21 OTTOBRE 1630 UNA TRAGICA VERITA' Capitolo nr 10

Post n°295 pubblicato il 18 Febbraio 2024 da la.luna.piena1

Fra' Anselmo lasciò in fretta e furia il magister con i due chierici e si diresse verso l'entrata del ghetto ebraico. Non gli interessava  delle voci che sarebbero nate appena si sarebbe saputo della sua visita, lui voleva trovare il bandolo della matassa e fare, finalmente, luce su questo omicidio, anzi duplice perchè era sempre più convinto che le due vittime fossero collegate tra loro. Si diresse verso Via Sabbioni dove  abitava la persona che senza ombra di dubbio lo poteva aiutare . La persona, anzi la vedova di un ricco commerciante( imprestava pure denaro a chi ne aveva bisogno, senza fare differenza fra ebrei e cristiani) abitava in una casa talmente maestosa che poteva ospitare tranquillamente una sinagoga all'interno del cortile. Sviluppata in un palazzo maestoso e quasi facendo confine tra il ghetto e la città cristiana, si apriva su un lussuoso ingresso dove ad attenderlo vi era colei che lo poteva aiutare. Non erano sconosciuti Fra' Anselmo e la vedova perchè la loro conoscenza era nata a Roma, e si scambiarono un affettuoso abbraccio appena furono vicini. La vedova fece strada attraversando un cortile che era circondato da vari accessi. In uno di questi, l'inquisitore, vide una stanza con un camino scoppiettante e con degli affreschi che coprivano senza ombra di dubbio tutte le pareti, dando un senso di calore a chi aveva la fortuna di entrare in quella stanza. La vedova ( Rachele Dafermo, questo era il suo nome)si indirizzò verso una stanza e dopo aver fatto accomodare l'inquisitore gli chiese qual buon vento lo portava a Ferrara che non era tanto vicina alla città eterna. Il nostro inquisitore  le rispose che era stato mandato a Ferrara per i lutti che vi erano stati. L'inquisitore , guardandosi intorno, disse che un'idea già si era fatta nella sua mente ed era li proprio per chiedere conferma alle sue supposizioni. La vedova con finta aria stupita gli chiese a che supposizioni intendeva dire. Le disse che la sua casa era ai limiti  estremi del ghetto e dalla finestra si potevano vedere i cancelli che separavano il ghetto dal resto della città. La vedova confermò quello appena detto e aggiunse che era una esigenza del suo povero marito per i suoi affari.

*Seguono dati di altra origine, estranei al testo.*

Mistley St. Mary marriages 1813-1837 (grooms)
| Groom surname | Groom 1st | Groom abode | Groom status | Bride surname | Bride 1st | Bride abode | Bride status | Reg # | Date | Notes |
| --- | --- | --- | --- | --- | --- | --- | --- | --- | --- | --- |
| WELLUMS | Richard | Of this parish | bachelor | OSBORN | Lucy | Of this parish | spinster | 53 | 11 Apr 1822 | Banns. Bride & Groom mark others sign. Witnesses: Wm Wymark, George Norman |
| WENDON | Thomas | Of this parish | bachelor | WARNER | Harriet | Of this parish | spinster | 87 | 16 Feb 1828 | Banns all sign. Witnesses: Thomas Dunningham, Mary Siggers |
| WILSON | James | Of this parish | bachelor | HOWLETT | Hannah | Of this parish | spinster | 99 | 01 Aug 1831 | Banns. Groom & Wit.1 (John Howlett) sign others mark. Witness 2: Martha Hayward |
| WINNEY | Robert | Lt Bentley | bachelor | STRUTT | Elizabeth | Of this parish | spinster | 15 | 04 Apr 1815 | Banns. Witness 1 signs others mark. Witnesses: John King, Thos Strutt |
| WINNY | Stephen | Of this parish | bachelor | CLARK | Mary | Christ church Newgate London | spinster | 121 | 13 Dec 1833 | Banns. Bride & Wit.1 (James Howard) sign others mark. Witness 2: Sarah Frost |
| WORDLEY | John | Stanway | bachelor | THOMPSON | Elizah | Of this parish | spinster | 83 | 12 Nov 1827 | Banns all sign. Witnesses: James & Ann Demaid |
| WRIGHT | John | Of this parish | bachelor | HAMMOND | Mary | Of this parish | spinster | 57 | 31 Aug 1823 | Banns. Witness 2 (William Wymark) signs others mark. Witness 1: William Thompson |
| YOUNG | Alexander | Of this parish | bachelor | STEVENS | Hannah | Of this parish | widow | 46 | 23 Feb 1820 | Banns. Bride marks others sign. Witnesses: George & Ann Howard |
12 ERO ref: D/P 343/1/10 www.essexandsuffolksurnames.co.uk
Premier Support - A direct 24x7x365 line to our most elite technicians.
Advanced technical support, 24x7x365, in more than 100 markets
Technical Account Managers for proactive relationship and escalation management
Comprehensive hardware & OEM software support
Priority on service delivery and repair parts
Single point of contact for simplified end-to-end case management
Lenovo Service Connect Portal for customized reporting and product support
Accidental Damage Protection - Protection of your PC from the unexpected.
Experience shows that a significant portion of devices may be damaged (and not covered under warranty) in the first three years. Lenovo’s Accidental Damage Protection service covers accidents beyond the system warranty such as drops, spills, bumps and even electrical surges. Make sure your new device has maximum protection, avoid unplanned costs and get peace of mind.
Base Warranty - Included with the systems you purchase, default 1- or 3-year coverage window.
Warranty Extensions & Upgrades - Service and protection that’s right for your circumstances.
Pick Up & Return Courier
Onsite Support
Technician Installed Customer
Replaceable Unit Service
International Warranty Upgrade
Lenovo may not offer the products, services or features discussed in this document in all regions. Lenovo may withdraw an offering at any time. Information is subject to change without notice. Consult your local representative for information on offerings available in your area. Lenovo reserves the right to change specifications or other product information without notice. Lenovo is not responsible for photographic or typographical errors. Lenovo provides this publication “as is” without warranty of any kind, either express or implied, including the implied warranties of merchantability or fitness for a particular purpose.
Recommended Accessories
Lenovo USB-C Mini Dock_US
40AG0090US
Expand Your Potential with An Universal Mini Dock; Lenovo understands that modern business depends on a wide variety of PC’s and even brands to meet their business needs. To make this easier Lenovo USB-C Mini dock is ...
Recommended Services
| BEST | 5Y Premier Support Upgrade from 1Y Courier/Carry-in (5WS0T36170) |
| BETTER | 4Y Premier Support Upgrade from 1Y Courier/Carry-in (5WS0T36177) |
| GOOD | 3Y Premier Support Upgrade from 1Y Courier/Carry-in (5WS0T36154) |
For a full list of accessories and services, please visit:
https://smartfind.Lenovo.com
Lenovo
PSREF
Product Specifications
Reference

 Disse inoltre che tutta la città sapeva che in quella casa si concludevano affari sia con cristiani e ebrei; bastava solamente chiedere udienza e si concludevano affari con un profitto equo per le due parti. La vedova Rachele, guardandolo gli chiese seriamente se la voleva denunciare alle guardie papali dato che era un reato molto grave e a volte si veniva condannati e requisite tutte le proprietà. Fra' Anselmo la rassicurò, dicendole che era ben lungi da lui l'idea di denunciarla, ma gli servivano alcune informazioni proprio inerenti all'attività del marito e che sicuramente non era stata abbandonata dopo la sua morte. Sicuramente vi erano famiglie più o meno nobili che si rivolgevano a lei per avere un prestito di scudi in attesa di tempi migliori . Ecco, lui voleva sapere quali erano chi si trovava in difficoltà. Rachele disse che non era una cosa fattibile e anzi molto pericolosa per la sua incolumità. Quale famiglia si sarebbe rivolta ancora a lei sapendo che poi tutta la città o il tribunale dell'Inquisizione sarebbero stati informati?. Disse che era una cosa troppo pesante da chiedere, anche nel nome della loro vecchia amicizia e caso mai l'avrebbe aiutato o cercato di aiutarlo in altri modi. Fra' Anselmo non disse nulla per farle cambiare idea anche perchè sapeva che ciò che aveva appena sentito era la nuda e cruda verità. La vedova  gli disse solamente una frase sibillina: Si farebbe prima a menzionare chi non è mai entrato in questa casa a chiedere denari......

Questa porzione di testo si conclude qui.